Set each entry down verbatim, omitting images.

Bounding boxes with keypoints
*** Block opens ***

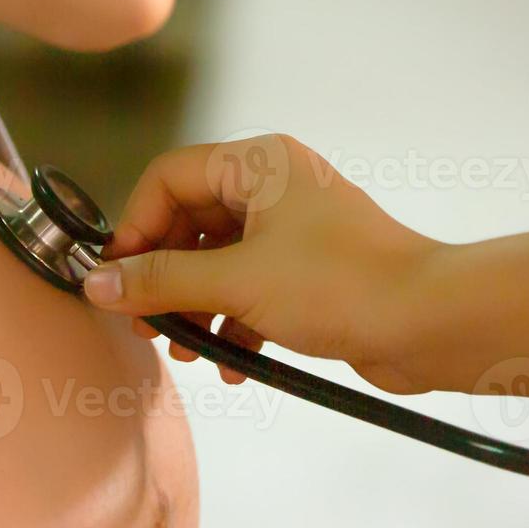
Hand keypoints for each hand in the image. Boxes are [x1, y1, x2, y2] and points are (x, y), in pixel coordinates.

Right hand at [85, 134, 447, 393]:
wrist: (431, 323)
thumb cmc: (344, 285)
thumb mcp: (238, 282)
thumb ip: (162, 282)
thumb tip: (97, 283)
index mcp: (258, 164)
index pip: (167, 179)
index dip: (135, 228)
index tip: (117, 280)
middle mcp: (273, 187)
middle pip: (188, 223)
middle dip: (164, 278)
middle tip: (147, 324)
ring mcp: (292, 230)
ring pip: (217, 262)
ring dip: (195, 307)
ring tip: (186, 350)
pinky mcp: (308, 273)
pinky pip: (249, 289)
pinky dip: (233, 323)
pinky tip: (231, 364)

*** Block closes ***

SOLUTION TO THE EXERCISE –
Hand keypoints for each hand in the image. Boxes are [x1, y1, x2, y2] and points are (x, y), in pixel coordinates.

Right hand at [85, 134, 447, 393]:
wrist: (431, 323)
thumb cmc: (344, 285)
thumb mcp: (238, 282)
thumb ip: (162, 282)
thumb tip: (97, 283)
index mcp: (258, 164)
index pip: (167, 179)
index dip: (135, 228)
index tip: (117, 280)
middle mcp: (273, 187)
middle pip: (188, 223)
middle dip: (164, 278)
middle tip: (147, 324)
ring mcp: (292, 230)
ring pip: (217, 262)
ring dip: (195, 307)
ring tip: (186, 350)
pinky mcp: (308, 273)
pinky pip: (249, 289)
pinky dip: (233, 323)
pinky tip: (231, 364)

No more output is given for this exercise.